_To-do item_
Transcribe the stretch of entries below from the line with "Page size: 1241x1754." through the line with "List each element's", exactly and with both ends included; leave out all other lines.

_Entries supplied_
□ □ □ □
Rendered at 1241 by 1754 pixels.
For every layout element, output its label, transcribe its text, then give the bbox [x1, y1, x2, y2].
□ □ □ □
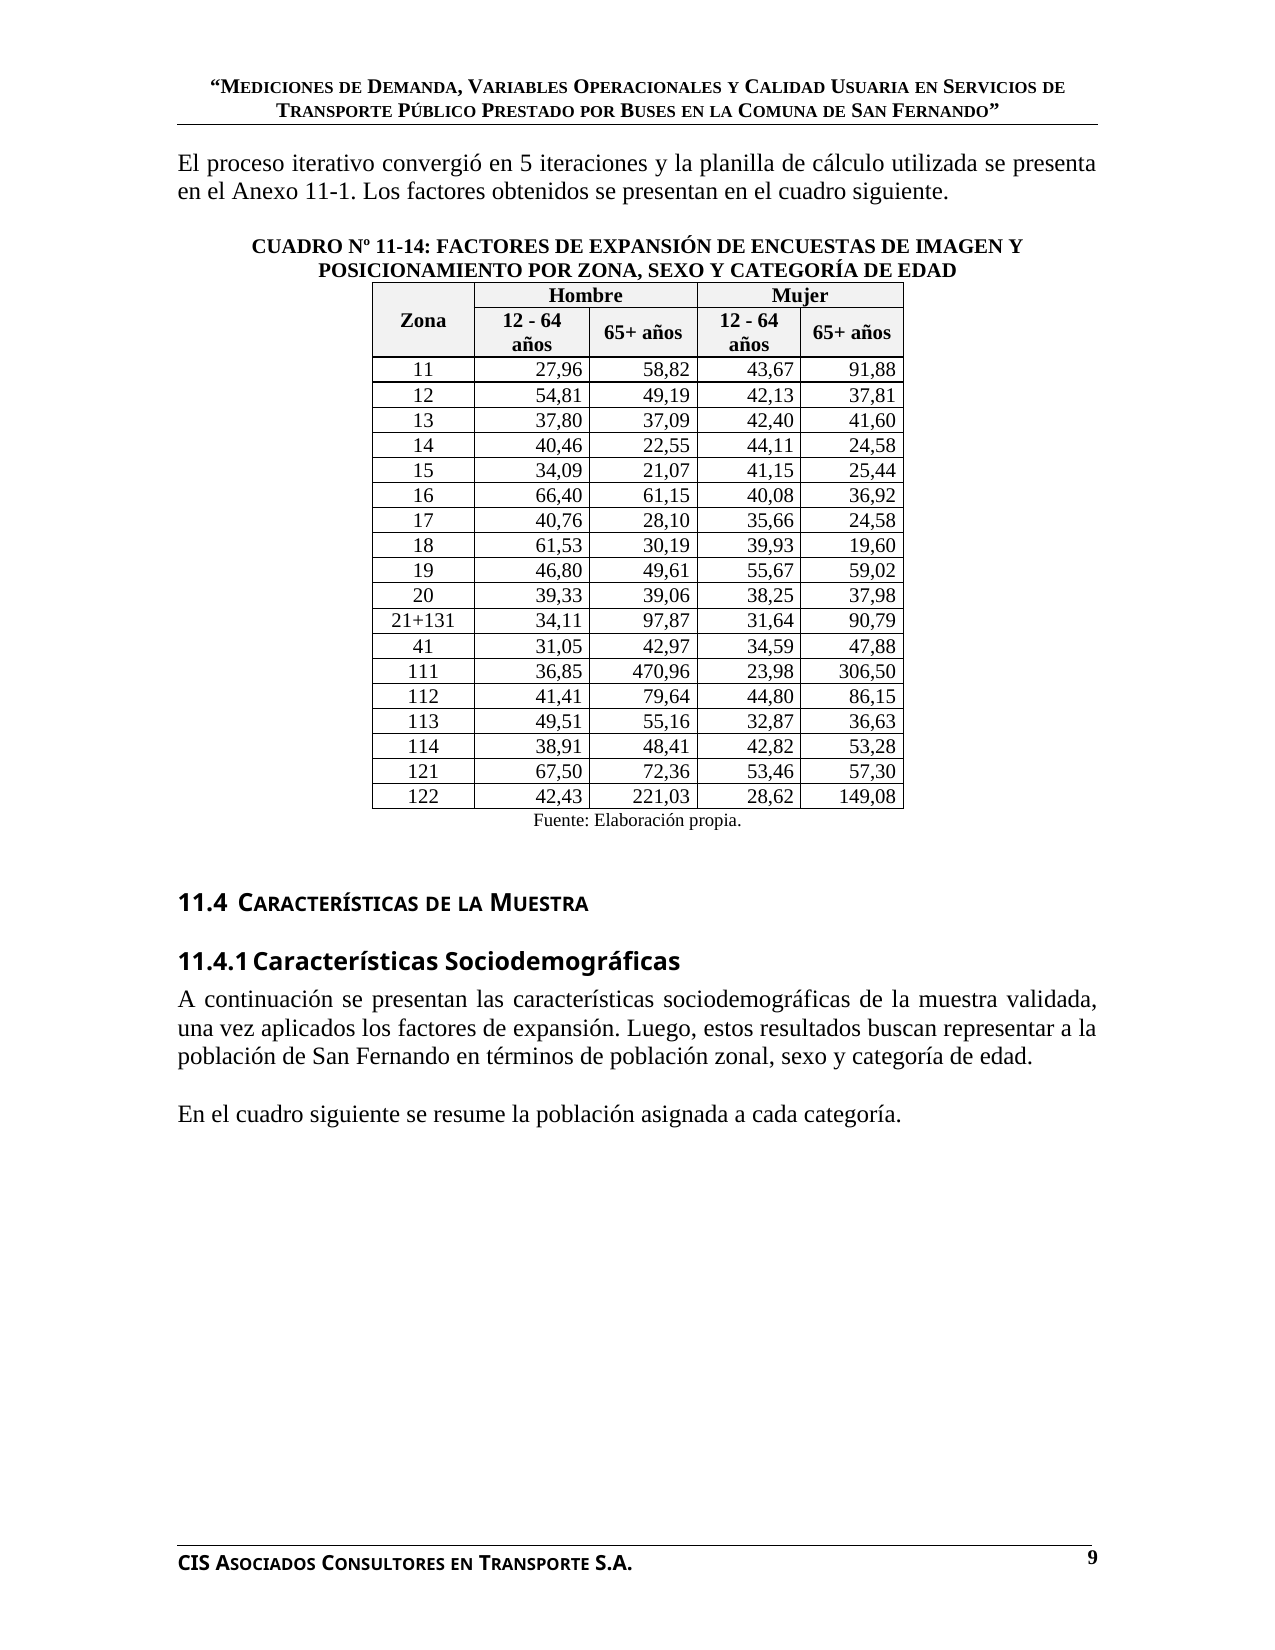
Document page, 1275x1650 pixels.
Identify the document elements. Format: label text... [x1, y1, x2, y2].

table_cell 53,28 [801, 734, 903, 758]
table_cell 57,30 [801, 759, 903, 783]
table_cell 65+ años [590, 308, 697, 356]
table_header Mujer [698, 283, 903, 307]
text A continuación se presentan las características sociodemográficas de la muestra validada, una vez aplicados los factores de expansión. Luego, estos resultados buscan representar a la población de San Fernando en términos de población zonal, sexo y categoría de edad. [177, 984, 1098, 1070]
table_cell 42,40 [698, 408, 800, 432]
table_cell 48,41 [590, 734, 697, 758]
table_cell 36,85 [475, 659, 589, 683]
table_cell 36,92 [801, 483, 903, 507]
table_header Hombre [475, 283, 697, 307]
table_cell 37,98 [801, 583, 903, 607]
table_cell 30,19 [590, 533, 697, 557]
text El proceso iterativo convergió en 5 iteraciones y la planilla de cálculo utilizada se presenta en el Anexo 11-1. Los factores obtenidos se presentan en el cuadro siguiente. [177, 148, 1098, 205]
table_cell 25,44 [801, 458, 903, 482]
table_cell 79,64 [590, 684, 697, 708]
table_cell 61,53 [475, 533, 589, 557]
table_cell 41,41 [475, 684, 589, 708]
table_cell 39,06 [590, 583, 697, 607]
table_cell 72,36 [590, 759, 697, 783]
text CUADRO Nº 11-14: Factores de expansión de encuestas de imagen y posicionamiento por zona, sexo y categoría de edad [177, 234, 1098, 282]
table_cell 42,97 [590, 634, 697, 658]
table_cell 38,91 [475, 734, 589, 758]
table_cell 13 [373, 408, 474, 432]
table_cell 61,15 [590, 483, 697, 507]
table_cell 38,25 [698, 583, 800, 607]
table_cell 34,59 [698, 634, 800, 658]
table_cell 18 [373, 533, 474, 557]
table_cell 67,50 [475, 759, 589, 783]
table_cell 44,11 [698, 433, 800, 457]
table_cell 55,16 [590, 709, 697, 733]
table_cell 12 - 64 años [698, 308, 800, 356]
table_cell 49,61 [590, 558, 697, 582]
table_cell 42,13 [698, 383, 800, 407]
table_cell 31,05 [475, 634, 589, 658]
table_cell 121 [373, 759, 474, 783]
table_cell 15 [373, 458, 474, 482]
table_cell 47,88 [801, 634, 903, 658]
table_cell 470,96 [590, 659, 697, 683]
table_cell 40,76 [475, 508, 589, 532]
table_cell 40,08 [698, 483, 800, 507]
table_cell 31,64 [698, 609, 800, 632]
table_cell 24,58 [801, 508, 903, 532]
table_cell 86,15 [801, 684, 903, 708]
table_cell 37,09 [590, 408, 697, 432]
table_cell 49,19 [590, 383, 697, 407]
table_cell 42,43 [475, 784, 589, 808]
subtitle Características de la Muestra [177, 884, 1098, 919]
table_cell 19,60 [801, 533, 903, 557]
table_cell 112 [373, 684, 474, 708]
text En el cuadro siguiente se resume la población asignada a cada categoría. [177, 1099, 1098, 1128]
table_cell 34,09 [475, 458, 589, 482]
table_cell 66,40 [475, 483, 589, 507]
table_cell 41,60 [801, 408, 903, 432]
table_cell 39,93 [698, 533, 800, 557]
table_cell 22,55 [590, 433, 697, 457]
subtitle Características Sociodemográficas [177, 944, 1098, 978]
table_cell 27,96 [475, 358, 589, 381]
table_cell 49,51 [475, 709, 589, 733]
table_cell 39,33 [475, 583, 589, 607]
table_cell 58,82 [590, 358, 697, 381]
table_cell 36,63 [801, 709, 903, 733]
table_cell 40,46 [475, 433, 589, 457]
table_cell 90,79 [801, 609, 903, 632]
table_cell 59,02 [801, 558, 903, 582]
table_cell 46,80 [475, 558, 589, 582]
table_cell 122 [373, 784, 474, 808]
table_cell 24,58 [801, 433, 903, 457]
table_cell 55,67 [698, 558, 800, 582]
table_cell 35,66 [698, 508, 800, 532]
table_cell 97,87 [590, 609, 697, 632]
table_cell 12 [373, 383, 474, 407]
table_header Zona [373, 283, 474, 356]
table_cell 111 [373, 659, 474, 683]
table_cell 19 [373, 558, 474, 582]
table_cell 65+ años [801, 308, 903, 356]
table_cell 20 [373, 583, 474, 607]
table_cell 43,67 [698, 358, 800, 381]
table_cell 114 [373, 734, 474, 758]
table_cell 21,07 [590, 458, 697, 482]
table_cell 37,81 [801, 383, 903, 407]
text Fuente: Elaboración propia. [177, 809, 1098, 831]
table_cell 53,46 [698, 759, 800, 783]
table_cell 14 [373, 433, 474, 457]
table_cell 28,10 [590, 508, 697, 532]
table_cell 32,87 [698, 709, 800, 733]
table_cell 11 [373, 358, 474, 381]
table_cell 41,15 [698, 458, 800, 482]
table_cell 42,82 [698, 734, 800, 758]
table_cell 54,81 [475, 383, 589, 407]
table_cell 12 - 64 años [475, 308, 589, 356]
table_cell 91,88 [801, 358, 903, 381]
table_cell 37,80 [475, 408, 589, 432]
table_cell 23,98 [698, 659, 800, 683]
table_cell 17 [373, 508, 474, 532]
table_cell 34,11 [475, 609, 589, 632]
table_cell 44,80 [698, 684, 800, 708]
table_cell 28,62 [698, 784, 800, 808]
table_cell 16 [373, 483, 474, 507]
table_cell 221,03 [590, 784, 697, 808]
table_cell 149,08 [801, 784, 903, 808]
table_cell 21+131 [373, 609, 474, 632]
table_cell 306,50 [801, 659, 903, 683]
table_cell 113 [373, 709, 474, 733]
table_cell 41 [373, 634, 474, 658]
□ □ □ □
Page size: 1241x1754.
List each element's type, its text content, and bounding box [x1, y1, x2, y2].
□ □ □ □
_Answer box_
Page size: 1241x1754.
List each element's type, its text content, and bounding box [x1, y1, x2, y2].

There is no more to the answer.